DATASET ENTRIES:
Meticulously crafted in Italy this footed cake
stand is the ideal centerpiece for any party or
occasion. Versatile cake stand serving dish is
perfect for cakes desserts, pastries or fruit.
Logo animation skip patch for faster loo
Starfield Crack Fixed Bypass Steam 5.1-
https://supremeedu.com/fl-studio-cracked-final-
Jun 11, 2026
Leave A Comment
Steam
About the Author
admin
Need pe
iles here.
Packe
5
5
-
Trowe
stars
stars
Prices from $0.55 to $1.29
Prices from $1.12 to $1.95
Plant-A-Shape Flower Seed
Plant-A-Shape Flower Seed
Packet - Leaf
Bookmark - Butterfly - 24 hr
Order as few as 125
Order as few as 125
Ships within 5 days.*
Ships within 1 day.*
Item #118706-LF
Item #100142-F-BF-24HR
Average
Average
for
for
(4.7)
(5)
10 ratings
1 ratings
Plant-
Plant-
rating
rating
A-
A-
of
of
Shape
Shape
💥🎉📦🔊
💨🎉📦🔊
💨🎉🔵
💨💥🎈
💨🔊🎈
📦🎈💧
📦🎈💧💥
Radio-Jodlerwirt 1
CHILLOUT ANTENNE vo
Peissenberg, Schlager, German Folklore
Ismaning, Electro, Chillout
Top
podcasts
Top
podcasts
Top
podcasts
* * *
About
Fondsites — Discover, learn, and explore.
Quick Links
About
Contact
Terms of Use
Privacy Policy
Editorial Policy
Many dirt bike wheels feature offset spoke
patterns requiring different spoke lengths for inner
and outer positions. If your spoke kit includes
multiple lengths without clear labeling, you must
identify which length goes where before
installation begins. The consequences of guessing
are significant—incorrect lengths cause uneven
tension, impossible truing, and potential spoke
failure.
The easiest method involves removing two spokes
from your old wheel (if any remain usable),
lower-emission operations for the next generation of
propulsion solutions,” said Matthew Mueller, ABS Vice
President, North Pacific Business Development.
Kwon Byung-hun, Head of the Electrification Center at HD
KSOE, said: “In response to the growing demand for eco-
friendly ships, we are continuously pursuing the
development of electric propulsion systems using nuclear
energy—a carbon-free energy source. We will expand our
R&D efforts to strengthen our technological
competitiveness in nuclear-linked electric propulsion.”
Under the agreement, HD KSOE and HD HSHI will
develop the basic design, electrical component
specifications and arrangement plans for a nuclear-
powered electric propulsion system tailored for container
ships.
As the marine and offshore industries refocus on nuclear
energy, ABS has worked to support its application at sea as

ABOUT THIS TASK: Reproduce the data above line for line, from the line containing "Meticulously crafted in" down to the line containing "Leave A Comment", including both of those lines.

THE COMPLETED TASK:
Meticulously crafted in Italy this footed cake
stand is the ideal centerpiece for any party or
occasion. Versatile cake stand serving dish is
perfect for cakes desserts, pastries or fruit.
Logo animation skip patch for faster loo
Starfield Crack Fixed Bypass Steam 5.1-
https://supremeedu.com/fl-studio-cracked-final-
Jun 11, 2026
Leave A Comment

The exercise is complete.